Distilling LLMs' Decomposition Abilities into Compact Language Models

Denis Tarasov,Kumar Shridhar
2024-02-02
Abstract:Large Language Models (LLMs) have demonstrated proficiency in their reasoning abilities, yet their large size presents scalability challenges and limits any further customization. In contrast, compact models offer customized training but often fall short in solving complex reasoning tasks. This study focuses on distilling the LLMs' decomposition skills into compact models using offline reinforcement learning.
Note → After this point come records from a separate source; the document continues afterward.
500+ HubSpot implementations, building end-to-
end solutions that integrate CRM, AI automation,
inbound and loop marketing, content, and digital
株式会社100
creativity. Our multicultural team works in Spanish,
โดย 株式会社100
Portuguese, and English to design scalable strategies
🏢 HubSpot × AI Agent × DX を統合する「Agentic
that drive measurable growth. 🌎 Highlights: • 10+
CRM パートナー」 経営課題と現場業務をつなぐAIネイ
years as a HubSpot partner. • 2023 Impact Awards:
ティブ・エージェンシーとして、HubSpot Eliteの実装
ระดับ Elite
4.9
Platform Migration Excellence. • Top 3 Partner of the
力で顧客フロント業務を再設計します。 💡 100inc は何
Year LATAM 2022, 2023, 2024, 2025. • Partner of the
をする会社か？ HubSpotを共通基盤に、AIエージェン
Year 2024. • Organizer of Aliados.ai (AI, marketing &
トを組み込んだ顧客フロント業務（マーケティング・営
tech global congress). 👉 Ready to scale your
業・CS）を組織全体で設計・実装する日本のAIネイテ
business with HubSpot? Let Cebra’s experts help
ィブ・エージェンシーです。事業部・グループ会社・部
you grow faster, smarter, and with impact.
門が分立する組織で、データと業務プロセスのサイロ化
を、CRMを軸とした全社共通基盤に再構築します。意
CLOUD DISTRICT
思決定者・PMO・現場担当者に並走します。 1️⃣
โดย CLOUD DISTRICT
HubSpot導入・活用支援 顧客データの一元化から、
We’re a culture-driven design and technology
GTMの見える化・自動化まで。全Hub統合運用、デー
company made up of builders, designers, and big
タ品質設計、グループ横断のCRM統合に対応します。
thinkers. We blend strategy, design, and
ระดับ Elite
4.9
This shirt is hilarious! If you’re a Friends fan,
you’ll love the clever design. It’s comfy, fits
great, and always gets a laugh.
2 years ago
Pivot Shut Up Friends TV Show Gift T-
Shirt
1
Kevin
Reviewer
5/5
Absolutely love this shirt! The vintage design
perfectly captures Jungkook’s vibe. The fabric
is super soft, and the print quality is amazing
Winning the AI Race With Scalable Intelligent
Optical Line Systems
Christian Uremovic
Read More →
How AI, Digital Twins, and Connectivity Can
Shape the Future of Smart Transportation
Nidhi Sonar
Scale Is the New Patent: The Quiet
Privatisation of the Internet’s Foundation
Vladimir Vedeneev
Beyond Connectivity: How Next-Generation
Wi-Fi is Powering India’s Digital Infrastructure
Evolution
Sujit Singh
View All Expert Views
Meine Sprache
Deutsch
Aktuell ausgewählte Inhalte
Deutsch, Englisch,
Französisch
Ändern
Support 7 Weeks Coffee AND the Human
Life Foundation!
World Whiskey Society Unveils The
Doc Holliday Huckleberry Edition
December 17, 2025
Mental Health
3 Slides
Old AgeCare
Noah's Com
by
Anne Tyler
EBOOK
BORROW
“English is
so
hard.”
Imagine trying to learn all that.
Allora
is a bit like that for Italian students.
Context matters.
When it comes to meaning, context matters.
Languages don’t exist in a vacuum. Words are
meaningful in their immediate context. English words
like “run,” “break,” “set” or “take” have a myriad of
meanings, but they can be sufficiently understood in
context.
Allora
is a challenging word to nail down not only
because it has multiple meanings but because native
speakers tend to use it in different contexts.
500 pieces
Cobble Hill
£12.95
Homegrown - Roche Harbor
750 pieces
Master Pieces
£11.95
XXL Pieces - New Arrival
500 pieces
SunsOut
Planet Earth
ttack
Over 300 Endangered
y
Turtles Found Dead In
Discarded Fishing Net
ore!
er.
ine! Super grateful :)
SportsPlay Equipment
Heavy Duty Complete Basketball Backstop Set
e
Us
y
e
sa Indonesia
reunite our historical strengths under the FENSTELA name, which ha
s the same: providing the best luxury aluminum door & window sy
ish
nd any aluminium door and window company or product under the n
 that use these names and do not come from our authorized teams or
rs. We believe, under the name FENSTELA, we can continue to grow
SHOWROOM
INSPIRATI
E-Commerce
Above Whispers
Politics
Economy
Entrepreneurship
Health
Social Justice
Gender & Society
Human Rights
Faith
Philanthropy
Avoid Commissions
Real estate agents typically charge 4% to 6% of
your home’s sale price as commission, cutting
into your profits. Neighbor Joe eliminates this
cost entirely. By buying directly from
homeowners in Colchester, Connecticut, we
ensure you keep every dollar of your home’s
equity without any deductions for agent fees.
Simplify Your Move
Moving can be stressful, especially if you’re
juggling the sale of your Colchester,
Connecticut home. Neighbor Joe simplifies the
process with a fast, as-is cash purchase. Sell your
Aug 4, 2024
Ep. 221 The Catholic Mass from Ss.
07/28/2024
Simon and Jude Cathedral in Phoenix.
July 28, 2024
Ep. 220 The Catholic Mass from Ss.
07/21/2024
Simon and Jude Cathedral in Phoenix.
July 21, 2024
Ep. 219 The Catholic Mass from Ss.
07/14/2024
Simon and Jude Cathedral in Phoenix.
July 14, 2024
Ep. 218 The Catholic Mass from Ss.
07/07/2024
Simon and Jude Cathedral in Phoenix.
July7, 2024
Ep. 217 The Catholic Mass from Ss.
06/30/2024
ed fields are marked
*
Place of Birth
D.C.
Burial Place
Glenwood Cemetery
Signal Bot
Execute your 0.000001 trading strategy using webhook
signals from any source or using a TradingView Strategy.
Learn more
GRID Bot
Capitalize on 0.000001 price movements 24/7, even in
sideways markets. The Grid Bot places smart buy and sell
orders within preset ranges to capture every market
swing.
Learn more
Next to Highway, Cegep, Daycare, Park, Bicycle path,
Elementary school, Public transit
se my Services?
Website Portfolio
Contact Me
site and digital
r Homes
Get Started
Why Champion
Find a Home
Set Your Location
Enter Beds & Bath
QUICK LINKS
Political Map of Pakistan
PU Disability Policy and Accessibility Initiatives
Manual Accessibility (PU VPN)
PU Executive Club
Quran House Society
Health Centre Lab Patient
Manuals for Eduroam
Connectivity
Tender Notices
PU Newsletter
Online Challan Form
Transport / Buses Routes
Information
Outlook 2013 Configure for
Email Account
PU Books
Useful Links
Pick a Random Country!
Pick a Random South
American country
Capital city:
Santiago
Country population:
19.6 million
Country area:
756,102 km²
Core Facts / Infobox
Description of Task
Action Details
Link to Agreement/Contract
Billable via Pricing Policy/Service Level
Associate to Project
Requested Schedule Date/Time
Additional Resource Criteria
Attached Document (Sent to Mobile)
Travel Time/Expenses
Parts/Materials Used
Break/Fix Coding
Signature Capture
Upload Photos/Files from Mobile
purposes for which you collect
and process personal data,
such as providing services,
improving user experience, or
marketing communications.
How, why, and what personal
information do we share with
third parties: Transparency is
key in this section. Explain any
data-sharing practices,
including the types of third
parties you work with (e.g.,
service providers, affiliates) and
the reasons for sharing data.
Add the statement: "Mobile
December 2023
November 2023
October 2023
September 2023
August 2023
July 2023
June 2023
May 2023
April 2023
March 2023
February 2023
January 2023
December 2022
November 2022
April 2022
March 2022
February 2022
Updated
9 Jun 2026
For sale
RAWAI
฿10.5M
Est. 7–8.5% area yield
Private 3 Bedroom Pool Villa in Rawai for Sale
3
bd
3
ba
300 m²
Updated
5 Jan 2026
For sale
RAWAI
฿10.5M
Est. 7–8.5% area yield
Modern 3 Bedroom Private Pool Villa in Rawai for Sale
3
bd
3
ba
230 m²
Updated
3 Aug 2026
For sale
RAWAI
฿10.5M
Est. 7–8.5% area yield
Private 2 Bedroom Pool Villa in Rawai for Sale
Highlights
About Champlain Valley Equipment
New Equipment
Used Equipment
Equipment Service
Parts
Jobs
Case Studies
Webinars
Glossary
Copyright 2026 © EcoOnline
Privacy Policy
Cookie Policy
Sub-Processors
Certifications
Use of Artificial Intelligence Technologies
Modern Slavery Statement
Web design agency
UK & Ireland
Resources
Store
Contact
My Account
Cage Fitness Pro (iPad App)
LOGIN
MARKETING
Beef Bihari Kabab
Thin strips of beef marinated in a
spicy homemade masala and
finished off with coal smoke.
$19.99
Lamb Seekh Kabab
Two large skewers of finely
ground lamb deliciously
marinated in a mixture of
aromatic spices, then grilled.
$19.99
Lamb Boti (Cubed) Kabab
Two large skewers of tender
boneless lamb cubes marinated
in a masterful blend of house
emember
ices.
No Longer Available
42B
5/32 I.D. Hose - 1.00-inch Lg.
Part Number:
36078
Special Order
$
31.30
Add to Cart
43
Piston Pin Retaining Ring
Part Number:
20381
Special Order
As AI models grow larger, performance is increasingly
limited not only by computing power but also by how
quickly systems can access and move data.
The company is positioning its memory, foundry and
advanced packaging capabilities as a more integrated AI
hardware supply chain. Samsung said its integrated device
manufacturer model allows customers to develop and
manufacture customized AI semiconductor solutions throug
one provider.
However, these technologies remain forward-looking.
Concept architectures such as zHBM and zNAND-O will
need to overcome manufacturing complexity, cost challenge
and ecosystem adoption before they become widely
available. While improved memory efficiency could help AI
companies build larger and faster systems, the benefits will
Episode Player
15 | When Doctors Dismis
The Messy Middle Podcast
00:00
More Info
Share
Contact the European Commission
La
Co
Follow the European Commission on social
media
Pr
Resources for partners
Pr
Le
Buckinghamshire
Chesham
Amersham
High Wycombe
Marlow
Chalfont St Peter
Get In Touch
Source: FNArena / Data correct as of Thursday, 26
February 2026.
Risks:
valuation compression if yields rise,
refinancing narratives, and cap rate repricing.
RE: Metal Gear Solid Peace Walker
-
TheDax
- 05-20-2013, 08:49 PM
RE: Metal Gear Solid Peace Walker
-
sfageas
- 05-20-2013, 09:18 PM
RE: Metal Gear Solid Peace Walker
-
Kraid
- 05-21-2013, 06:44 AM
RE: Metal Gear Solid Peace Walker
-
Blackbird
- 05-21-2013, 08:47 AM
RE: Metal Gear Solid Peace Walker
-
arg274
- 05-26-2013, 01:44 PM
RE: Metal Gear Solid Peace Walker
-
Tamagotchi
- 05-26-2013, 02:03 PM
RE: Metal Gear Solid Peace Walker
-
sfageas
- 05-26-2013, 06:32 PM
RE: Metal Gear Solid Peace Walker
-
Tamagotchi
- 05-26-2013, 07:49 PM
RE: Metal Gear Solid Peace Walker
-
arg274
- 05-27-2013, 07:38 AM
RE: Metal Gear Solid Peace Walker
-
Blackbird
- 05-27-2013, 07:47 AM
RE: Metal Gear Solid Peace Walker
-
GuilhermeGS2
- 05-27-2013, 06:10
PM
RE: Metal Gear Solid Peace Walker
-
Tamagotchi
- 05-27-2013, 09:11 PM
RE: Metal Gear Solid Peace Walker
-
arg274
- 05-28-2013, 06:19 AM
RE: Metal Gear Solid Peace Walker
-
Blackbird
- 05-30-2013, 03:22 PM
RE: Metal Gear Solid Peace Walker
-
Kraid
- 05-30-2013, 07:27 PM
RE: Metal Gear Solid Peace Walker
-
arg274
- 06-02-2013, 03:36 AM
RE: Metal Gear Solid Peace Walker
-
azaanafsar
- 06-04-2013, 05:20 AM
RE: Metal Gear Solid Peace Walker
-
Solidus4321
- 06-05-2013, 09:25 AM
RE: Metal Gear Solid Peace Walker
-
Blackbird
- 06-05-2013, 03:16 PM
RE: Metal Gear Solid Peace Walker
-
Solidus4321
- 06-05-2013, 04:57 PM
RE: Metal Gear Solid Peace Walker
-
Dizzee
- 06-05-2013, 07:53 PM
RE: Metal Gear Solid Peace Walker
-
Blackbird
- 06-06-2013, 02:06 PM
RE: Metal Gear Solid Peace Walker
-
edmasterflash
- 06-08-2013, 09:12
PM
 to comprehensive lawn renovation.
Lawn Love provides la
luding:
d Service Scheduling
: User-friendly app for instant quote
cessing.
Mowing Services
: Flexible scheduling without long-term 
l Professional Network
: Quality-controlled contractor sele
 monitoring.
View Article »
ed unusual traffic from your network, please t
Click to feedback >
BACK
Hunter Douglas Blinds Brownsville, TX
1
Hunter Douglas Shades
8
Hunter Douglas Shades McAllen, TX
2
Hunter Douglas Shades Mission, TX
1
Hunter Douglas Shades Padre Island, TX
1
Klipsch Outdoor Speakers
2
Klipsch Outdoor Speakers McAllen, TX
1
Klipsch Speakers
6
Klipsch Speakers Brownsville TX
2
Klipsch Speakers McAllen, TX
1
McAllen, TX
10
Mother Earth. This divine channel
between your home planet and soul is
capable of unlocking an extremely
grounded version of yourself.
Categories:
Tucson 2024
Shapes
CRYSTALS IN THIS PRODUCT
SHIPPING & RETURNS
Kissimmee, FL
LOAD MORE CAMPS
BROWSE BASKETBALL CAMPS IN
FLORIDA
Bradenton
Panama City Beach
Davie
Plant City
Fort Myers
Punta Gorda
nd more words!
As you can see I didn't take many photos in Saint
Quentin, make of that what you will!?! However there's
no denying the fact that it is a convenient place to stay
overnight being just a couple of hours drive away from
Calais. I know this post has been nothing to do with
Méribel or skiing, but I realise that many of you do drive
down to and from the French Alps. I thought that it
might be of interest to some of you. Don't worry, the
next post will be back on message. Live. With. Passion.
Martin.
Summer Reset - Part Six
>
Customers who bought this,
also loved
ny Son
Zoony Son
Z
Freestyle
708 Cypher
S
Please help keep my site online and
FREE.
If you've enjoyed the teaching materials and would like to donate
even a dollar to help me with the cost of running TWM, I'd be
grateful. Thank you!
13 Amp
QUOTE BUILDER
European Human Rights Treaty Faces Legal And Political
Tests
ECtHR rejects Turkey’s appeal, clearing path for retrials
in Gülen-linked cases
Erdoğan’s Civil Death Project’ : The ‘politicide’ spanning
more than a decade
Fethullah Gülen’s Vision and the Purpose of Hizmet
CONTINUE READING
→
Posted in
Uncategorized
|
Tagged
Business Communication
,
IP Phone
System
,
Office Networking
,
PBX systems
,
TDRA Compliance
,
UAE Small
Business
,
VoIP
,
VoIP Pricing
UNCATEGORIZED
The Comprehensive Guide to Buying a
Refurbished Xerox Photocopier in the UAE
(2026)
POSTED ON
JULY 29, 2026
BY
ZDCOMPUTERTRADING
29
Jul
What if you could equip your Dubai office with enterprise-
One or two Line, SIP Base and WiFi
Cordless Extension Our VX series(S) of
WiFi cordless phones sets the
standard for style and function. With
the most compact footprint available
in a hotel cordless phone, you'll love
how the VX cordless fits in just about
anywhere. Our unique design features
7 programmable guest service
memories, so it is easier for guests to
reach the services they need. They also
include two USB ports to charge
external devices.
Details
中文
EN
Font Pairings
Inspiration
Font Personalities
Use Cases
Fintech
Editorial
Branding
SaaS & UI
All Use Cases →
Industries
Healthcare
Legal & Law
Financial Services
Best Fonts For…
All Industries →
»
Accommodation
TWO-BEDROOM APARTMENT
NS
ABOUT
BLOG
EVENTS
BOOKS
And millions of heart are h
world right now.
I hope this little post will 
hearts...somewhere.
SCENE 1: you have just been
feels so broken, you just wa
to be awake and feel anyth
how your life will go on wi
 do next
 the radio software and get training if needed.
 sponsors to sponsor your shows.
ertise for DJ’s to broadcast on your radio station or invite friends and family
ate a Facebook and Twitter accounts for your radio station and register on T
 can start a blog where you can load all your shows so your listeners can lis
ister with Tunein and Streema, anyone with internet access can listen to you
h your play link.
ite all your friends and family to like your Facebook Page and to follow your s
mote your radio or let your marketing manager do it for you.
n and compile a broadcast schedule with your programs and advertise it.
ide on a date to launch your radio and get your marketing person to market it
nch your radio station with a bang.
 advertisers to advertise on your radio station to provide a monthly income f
We leverage the advancements in the LLM`s capabilities to provide feedback and generate a specialized task-specific dataset for training compact models. The development of an AI-generated dataset and the establishment of baselines constitute the primary contributions of our work, underscoring the potential of compact models in replicating complex problem-solving skills.
Computation and Language,Artificial Intelligence,Machine Learning
What problem does this paper attempt to address?
The paper aims to address the challenges of large language models (LLMs) in reasoning capabilities, particularly how to distill the complex problem-solving abilities of these large models into smaller models. Specifically, the paper focuses on the following points: 1. **The contradiction between model size and reasoning ability**: Although large language models exhibit strong reasoning capabilities, their massive size limits further customization possibilities and poses challenges in computational resources. 2. **Limitations of small models**: While small models are easier to customize and train, they perform poorly in solving complex reasoning tasks. 3. **Insufficient research on problem decomposition ability**: Despite extensive research on end-to-end reasoning methods, the ability to decompose complex problems into simple sub-problems has not been fully explored. To address these issues, the authors propose a method to distill the problem decomposition skills of large language models into compact models using offline reinforcement learning techniques. The main contributions include: - Creating an AI-generated dataset specifically for mathematical reasoning tasks (GSM8K-AI-SubQ) to train small models. - Establishing various baseline models to verify the effectiveness of different methods, demonstrating the potential of small models in replicating complex problem-solving skills. In summary, the paper attempts to enhance the performance of small models in tasks such as mathematical reasoning through offline reinforcement learning and AI-generated datasets, providing new directions for future research.